(Stored items)
++++++++++++++++++++
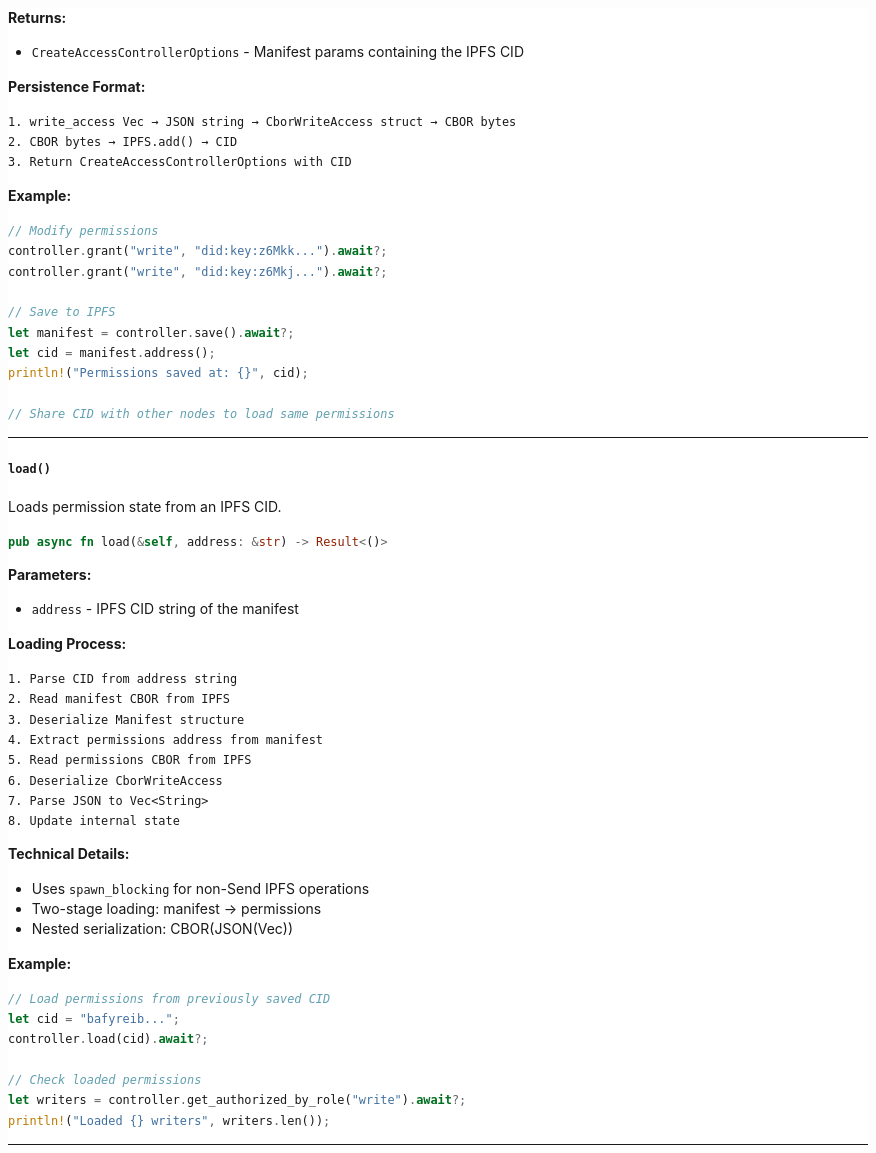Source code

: **Returns:**
- `CreateAccessControllerOptions` - Manifest params containing the IPFS CID

**Persistence Format:**
```
1. write_access Vec → JSON string → CborWriteAccess struct → CBOR bytes
2. CBOR bytes → IPFS.add() → CID
3. Return CreateAccessControllerOptions with CID
```

**Example:**
```rust
// Modify permissions
controller.grant("write", "did:key:z6Mkk...").await?;
controller.grant("write", "did:key:z6Mkj...").await?;

// Save to IPFS
let manifest = controller.save().await?;
let cid = manifest.address();
println!("Permissions saved at: {}", cid);

// Share CID with other nodes to load same permissions
```

---

#### `load()`

Loads permission state from an IPFS CID.

```rust
pub async fn load(&self, address: &str) -> Result<()>
```

**Parameters:**
- `address` - IPFS CID string of the manifest

**Loading Process:**
```
1. Parse CID from address string
2. Read manifest CBOR from IPFS
3. Deserialize Manifest structure
4. Extract permissions address from manifest
5. Read permissions CBOR from IPFS
6. Deserialize CborWriteAccess
7. Parse JSON to Vec<String>
8. Update internal state
```

**Technical Details:**
- Uses `spawn_blocking` for non-Send IPFS operations
- Two-stage loading: manifest → permissions
- Nested serialization: CBOR(JSON(Vec))

**Example:**
```rust
// Load permissions from previously saved CID
let cid = "bafyreib...";
controller.load(cid).await?;

// Check loaded permissions
let writers = controller.get_authorized_by_role("write").await?;
println!("Loaded {} writers", writers.len());
```

---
++++++++++++++++++++
** Your goal **
In the entries above, find each line with the word "grant" and return it.

** Task response **
controller.grant("write", "did:key:z6Mkk...").await?;
controller.grant("write", "did:key:z6Mkj...").await?;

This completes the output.